On Fri, Dec 4, 2020 at 3:19 PM Marv <moa47...@gmail.com> wrote:
>
> I know I'm late to the FreeDos party, but it would help me and maybe other 
> newcomers to know what you guys do with your FreeDos PCs. I was thinking of 
> utility type things that are easier or more quickly done in DOS, but I'm wide 
> open to any ideas.
>
> So far I've got programs like Supercalc, Wordstar, GWBasic, DBase, etc 
> working. I transfer files back and forth to my Windows PC using FTP over my 
> local network.

I'm odd man out, as I don't currently have a dedicated FreeDOS PC.

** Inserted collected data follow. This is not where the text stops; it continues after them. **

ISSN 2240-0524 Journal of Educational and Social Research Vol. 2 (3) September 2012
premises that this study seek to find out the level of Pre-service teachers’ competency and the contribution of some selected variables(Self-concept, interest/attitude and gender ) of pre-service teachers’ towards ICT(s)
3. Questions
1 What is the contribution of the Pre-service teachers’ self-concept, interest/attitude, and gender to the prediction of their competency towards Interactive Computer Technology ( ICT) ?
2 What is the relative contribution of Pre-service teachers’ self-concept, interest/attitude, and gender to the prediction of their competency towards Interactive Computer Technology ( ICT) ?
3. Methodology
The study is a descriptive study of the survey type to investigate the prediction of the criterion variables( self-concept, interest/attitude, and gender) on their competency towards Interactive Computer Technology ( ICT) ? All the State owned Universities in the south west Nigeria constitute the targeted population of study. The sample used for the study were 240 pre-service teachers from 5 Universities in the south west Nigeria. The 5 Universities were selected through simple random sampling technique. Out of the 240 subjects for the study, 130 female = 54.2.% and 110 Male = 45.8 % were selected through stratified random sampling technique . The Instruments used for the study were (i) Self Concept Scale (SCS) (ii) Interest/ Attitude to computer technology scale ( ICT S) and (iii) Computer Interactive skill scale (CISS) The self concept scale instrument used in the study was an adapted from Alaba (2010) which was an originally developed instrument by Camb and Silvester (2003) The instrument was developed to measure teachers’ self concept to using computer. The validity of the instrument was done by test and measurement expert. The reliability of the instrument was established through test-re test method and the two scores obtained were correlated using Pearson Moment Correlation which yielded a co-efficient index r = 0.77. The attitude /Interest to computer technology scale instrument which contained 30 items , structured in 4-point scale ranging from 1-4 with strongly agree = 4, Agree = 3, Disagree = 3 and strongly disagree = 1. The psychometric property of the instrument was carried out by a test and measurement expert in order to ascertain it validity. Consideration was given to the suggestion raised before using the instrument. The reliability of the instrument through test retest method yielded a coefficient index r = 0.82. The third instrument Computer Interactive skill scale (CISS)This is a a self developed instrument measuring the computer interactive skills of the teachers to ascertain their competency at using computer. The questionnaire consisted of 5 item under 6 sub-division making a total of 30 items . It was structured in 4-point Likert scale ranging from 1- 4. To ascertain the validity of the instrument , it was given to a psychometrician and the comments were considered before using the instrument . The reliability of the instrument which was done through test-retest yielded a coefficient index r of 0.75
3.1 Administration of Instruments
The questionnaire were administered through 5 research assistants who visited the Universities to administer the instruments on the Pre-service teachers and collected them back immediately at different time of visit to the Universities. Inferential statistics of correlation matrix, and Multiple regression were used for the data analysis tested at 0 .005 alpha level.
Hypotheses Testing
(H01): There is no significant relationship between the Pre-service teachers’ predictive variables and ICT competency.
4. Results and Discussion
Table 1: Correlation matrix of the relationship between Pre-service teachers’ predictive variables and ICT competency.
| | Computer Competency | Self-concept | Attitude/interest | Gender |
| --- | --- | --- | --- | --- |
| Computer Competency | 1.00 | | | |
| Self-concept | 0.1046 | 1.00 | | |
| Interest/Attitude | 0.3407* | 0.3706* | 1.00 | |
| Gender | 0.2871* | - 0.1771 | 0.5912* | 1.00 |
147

I originally installed FreeDOS in a multi-boot setup on an ancient
notebook. The machine was a pass-along from a friend who had upgraded
but didn't want to see it thrown out.   It was a Fujitsu p2110
machine, the a Transmeta Crusoe CPU (and early attempt at a power
saving design, a 30GB IDE4 HD, Intel graphics on the motherboard, and
a whopping 256 *MB* of RAM.  The Crusoe CPU grabbed 156MB off the top
for "code morphing", there were 240MB usable.  She said it was "Slow,
slow, SLOW."  Well, yes.  It came to me with WinXP SP2 installed.  XP
wants 512MB *minimum*.  It took 8 minutes to simply boot, and much
longer to do anything once up.

I pulled the 30GB HD, swapped in a 40GB model from a failed laptop,
and started hacking. I reformatted and repartitioned the HD, with a
20GB slice formatted as NTFS with Win2K on it, tow 8GB slices
formatted as Linux ext4 with Ubuntu and Puppy Linux, a 2GB slice for
Linux swap, and a 2GB slice formatted FAT32 for FreeDOS.

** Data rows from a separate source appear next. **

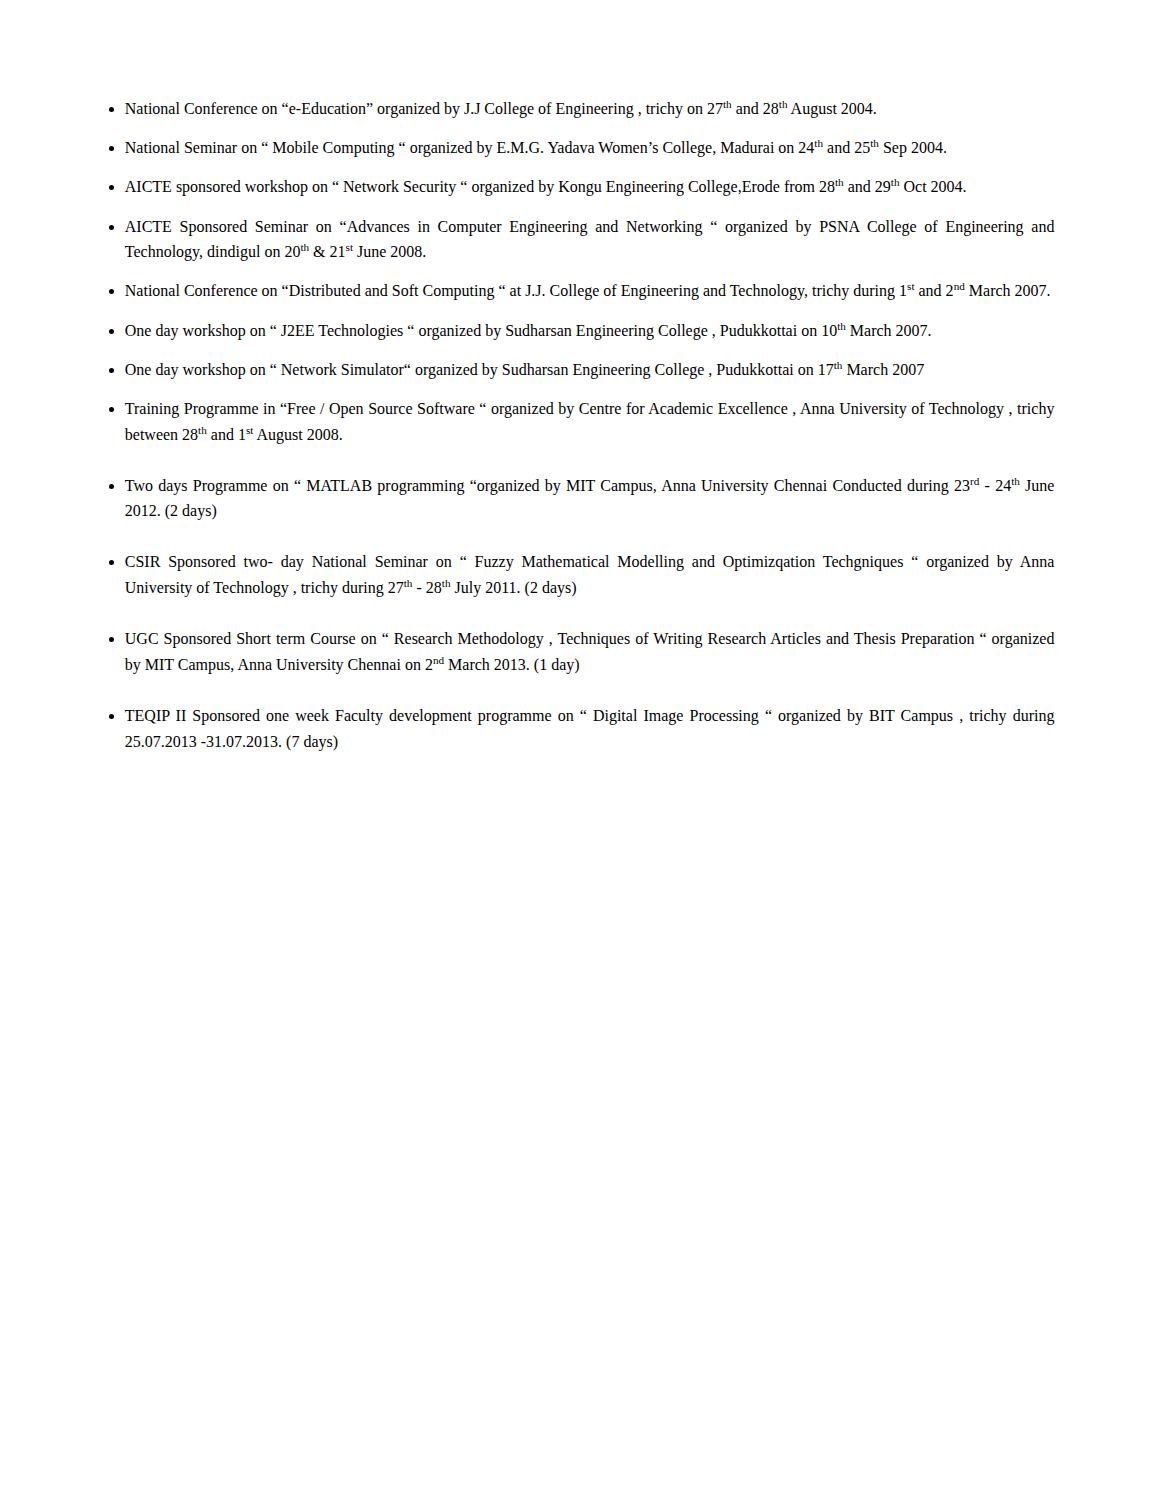National Conference on “e-Education” organized by J.J College of Engineering , trichy on 27th and 28th August 2004.
National Seminar on “ Mobile Computing “ organized by E.M.G. Yadava Women’s College, Madurai on 24th and 25th Sep 2004.
AICTE sponsored workshop on “ Network Security “ organized by Kongu Engineering College,Erode from 28th and 29th Oct 2004.
AICTE Sponsored Seminar on “Advances in Computer Engineering and Networking “ organized by PSNA College of Engineering and Technology, dindigul on 20th & 21st June 2008.
National Conference on “Distributed and Soft Computing “ at J.J. College of Engineering and Technology, trichy during 1st and 2nd March 2007.
One day workshop on “ J2EE Technologies “ organized by Sudharsan Engineering College , Pudukkottai on 10th March 2007.
One day workshop on “ Network Simulator“ organized by Sudharsan Engineering College , Pudukkottai on 17th March 2007
Training Programme in “Free / Open Source Software “ organized by Centre for Academic Excellence , Anna University of Technology , trichy between 28th and 1st August 2008.
Two days Programme on “ MATLAB programming “organized by MIT Campus, Anna University Chennai Conducted during 23rd - 24th June 2012. (2 days)
CSIR Sponsored two- day National Seminar on “ Fuzzy Mathematical Modelling and Optimizqation Techgniques “ organized by Anna University of Technology , trichy during 27th - 28th July 2011. (2 days)
UGC Sponsored Short term Course on “ Research Methodology , Techniques of Writing Research Articles and Thesis Preparation “ organized by MIT Campus, Anna University Chennai on 2nd March 2013. (1 day)
TEQIP II Sponsored one week Faculty development programme on “ Digital Image Processing “ organized by BIT Campus , trichy during 25.07.2013 -31.07.2013. (7 days)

*Getting* it to boot FreeDOS was an involved process. I have no idea
which of the config tweaks I made actually did the trick, but I had a
machine that could boot Win2K, Ubuntu Linux, Puppy Linux, and FreeDOS
from a Grub2 menu.  Win2K actually more or less ran in 240MB ram,
after I removed everything from Startup that *could* be removed, and
disabling Windows Update (since it would no longer *get* updates  That
saved me a SVCHOST.EXE process and 10MB RAM.) Ubuntu and Puppy also
more or less ran. (Puppy was designed for old hardware, and Puppy
itself ran well.  Linux *applications* installed were another matter.)
 FreeDOS *flew.*
Linux could read NTFS vis NTFS3g,  Win2K could read extfs via an open
source driver.  Everything could read FAT32, but FreeDOS couldn't read
anything else. I had no need to and didn't care.

A problem that required reinstalling Wn2K broke the multiboot and I
couldn't get it to work again.  I didn't care.  The process had been
an experiment to see what performance I could coax out of ancient
hardware without throwing money at it. It was fun to try and I learned
things, but the real work was done elsewhere, so losing the machine
wasn't an issue.

These days I run Win10 Pro on a refurbished HP SFF desktop with a
quad-core Intel i5 CPU, Intel HD4600 graphics, 20GB RAM, and OS and
programs boot from and live on a 256GB SSD.

I still have an assortment of DOS applications, and run them using a
DOS port of the DOSBox MSDOS gaming emulator, or the vDOS fork of
DOSBox specifically aimed at supporting character mode DOS
productivity applications. I do so to flex mental muscles and keep my
hand in.  It's a hobby activity done for fun.  Actual work happens on
the Windows side, and most of that simply can't be done in FreeDOS.

(I also have some old DOS apps running on an Android tablet courtesy
of an Android port of DOSBox. It raises the occasional eyebrows.
"What's *that? "It's the Unix Larn game, ported to MSDOS, adn running
on Android via a DOS emulartor." "<boggle>" :-p)

I think I admire a couple of folks here who still seem to use DOS for
everything.  I can't do that and wouldn't try.